Cahier Ghelderode n°1 : Sire Halewyn

Si Halewyn m’était conté

Cahier Ghelderode N° l, Sire Halewyn, 2007

Pour inaugurer les Cahiers qui, désormais, proposeront une fois l’an un dossier thématique, à côté du très vivant et varié bulletin de liaison Le Papegay, l’Association internationale Michel de Ghelderode a choisi Sire Halewyn. Ce ténébreux enchanteur qui, selon la légende, envoûtait et menait à sa perte qui entendait son chant mélodieux. Un artiste assassin, en qui Ghelderode voyait, non sans justesse, «une réplique mâle des fameuses sirènes».

Ce premier numéro s’avère captivant, dense et plein de surprises.

Il s’ouvre par la ballade flamande anonyme du XIVe siècle, qui nous raconte comment l’intrépide fille du roi, d’un coup de glaive, trancha la tête de celui qui l’avait déjà conduite près de la potence «où maints corps de femmes balancent».

Nous donne à découvrir, et à comparer, les textes qu’Halewyn a inspirés. À Charles De Coster d’abord, dont le long récit touffu parut pour la première fois, en l857, dans le journal l’Ulenspiegel, puis en volume (le recueil Légendes flamandes), plusieurs fois réédité, notamment en l930 chez Les Invalides réunis, avec les illustrations d’une fine élégance de Victor Stuyvaert, reproduites ici en fac-similé. Mais aussi à Marie Gevers. À une presque inconnue, Suzanne de Giey, auteur de contes pour enfants, chroniques, bandes dessinées (dont Le Sire Halewyn), et qui noua une amitié épistolaire avec Ghelderode.

Il réunit un bel ensemble d’articles, inédits sauf celui de Raymond Trousson, qui étudie trois variantes, trois visions de cette légende vivace. Le récit de Charles De Coster, exalté par sa découverte de cette ancienne ballade populaire, à ses  yeux «historique, sublime et vraie», et qui la recrée, brodant sur sa trame mille péripéties, dans un style très imagé. Près d’un siècle plus tard, la pièce grave et dépouillée d’Herman Closson, qui colore l’histoire d’un romantisme altier : l’amour naît entre Halewyn et Frédérique, mais, fidèle à la mission qu’elle s’est assignée, la jeune fille poignarde celui dont elle sera la veuve inconsolable. Enfin, le drame radiophonique de Ghelderode, écrit en l934, qui était pour son auteur «bien plus un poème théâtral, un opéra oral, une fresque vocale -ou ce que vous voudrez- qu’une pièce de théâtre au sens strict». La version la plus intense, la plus tragique : l’héroïne au nom inoubliable, Purmelende d’Ostrelande, après avoir occis l’enchanteur maléfique, l’appelle en un cri déchirant, et meurt à son tour.

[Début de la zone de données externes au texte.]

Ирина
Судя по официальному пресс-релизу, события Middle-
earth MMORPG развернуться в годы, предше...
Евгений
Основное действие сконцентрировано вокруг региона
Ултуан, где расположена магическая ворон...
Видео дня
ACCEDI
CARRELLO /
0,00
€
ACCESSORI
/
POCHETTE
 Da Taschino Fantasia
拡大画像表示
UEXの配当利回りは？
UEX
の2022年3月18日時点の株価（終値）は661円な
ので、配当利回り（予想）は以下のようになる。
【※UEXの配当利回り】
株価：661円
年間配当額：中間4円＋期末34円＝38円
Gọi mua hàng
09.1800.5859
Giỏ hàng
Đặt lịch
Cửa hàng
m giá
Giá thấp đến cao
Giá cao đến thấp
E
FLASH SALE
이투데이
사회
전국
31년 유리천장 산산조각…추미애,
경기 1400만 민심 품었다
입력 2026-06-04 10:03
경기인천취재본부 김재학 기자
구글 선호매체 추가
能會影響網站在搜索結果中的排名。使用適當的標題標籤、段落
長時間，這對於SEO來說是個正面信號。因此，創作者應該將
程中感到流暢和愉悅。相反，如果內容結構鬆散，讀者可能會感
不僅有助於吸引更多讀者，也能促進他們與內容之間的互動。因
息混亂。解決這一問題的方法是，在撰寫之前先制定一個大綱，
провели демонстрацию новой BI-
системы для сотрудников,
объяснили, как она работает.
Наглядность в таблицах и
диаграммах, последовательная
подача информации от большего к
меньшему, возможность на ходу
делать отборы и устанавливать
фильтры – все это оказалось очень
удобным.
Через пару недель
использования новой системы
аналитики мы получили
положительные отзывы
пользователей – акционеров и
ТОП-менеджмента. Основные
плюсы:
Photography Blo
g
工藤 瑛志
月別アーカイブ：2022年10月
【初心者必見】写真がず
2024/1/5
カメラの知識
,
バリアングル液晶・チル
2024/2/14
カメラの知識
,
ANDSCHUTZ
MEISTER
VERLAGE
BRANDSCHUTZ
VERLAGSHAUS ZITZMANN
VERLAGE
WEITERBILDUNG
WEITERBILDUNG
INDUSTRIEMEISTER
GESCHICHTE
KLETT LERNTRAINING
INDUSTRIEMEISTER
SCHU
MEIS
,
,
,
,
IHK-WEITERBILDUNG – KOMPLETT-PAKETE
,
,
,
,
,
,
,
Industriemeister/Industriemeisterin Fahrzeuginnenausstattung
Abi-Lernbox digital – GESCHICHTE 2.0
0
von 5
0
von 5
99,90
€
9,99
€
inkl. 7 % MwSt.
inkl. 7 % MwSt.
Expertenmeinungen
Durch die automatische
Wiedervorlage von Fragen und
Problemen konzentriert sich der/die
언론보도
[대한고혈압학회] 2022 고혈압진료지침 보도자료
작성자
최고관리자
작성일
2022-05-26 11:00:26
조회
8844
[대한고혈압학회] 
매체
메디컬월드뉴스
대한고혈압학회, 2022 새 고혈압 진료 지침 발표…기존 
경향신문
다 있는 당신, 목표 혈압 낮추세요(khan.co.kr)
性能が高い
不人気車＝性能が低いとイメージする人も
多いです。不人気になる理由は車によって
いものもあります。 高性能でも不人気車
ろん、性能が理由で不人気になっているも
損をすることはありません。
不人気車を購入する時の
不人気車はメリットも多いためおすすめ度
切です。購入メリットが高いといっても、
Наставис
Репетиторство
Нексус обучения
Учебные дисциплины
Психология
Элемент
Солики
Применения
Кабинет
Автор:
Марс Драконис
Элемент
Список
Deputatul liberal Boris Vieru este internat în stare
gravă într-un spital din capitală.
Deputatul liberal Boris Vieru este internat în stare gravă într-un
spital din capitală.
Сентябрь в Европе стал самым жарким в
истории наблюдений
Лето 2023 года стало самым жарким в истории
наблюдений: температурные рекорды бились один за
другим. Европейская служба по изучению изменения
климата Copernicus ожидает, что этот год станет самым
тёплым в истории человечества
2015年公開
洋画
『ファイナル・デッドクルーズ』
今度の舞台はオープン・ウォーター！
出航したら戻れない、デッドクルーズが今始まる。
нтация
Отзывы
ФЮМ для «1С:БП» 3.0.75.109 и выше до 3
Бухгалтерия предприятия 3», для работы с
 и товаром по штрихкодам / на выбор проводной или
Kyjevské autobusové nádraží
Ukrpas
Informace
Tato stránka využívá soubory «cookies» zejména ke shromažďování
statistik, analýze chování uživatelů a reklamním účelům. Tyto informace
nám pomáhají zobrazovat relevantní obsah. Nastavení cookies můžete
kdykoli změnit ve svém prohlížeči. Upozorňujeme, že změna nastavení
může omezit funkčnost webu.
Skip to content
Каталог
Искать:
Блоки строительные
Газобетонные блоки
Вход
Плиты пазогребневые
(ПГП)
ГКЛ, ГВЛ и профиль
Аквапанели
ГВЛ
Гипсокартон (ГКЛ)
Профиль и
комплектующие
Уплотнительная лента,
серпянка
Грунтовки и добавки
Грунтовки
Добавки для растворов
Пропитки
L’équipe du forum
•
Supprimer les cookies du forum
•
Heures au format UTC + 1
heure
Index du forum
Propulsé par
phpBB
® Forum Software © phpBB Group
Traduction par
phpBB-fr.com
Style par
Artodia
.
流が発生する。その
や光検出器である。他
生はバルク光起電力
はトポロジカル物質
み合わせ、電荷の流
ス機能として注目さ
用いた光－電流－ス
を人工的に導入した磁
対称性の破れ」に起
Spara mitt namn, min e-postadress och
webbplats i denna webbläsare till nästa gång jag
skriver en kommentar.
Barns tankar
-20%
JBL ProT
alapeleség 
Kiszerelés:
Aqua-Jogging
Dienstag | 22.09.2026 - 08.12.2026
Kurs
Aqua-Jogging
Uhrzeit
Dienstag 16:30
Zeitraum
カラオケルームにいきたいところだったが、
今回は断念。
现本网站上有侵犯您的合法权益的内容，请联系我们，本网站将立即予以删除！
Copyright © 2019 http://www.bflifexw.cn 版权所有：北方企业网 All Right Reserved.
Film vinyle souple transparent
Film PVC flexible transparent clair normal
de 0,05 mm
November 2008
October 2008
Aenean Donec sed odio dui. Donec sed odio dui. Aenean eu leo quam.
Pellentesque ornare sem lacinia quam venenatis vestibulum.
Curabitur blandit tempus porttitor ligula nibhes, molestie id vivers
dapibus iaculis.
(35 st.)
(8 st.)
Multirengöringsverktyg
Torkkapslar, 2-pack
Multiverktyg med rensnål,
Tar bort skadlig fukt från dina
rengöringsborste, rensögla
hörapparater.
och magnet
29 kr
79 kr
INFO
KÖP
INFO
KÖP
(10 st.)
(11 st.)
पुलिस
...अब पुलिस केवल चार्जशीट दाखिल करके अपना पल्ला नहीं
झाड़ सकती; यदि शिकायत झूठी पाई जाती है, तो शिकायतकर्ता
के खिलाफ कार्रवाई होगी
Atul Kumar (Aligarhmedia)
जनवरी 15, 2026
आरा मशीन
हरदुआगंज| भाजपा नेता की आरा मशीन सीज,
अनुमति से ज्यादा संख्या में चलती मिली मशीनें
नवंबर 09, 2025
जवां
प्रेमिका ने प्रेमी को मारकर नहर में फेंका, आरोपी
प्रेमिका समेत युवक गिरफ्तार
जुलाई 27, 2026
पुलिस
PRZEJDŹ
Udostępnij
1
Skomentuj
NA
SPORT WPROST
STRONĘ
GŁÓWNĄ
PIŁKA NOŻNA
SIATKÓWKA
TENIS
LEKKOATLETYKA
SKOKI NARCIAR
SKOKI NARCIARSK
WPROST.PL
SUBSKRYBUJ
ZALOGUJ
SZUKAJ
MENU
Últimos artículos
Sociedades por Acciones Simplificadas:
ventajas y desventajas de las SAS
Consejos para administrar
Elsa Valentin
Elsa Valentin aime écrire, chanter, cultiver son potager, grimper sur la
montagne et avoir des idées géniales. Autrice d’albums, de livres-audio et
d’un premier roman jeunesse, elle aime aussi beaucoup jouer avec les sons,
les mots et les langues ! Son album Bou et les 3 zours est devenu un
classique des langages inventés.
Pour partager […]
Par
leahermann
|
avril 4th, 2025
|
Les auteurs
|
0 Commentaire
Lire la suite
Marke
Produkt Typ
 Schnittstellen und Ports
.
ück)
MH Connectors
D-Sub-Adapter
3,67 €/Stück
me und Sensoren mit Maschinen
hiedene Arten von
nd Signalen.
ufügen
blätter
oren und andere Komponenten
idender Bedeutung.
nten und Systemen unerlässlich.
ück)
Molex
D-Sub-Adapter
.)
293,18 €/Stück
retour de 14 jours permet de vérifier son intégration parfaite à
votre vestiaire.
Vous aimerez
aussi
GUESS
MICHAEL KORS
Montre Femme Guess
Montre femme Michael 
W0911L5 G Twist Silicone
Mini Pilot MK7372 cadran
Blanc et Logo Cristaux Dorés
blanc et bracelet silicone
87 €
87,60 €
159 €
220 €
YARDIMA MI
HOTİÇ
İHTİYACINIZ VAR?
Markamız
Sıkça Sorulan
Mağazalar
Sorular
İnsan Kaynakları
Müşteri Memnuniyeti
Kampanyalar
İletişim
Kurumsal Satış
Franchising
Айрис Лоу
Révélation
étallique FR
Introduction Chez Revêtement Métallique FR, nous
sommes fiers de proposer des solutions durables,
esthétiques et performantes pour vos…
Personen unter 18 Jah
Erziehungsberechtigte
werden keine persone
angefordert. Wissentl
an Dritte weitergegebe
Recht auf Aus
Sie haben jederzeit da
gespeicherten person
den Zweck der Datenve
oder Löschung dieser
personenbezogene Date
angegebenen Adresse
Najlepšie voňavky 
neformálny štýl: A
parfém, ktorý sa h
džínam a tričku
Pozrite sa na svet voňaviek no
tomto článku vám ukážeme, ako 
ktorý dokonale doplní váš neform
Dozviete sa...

Parmi diverses collaborations de qualité, on citera aussi celle de Jacqueline Blancart-Cassou, qui analyse remarquablement cette «fresque vocale», à ses yeux «une des créations les plus profondément personnelles de Ghelderode».

Ce numéro révèle encore les projets lyriques tissés à partir de Sire Halewyn. Celui de Sara Huysmans, qui tenta d’y intéresser Benjamin Britten ; celui de Liliane Wouters, dont figurent ici les fragments d’un opéra rêvé : Sire Halluin.

Ajout précieux : un CD Rom, glissé dans la brochure, nous permet de réentendre la langue magnifique de notre plus grand dramaturge dans ce «poème théâtral» mis en ondes par Jean-Paul Humpers pour la RTBF en l980, qui nous transporte «aux temps médiévaux, en Flandre de plaine et d’hiver»…

Ainsi ce premier Cahier s’inscrit-il avec bonheur dans la ligne de l’Association internationale Michel de Ghelderode, fondée en l980 par le professeur Roland Beyen et l’homme de théâtre Jean-Paul Humpers : promouvoir l’œuvre de Ghelderode, à l’étranger et en Belgique, en unissant le volet scientifique et le volet créatif. La recherche et l’art.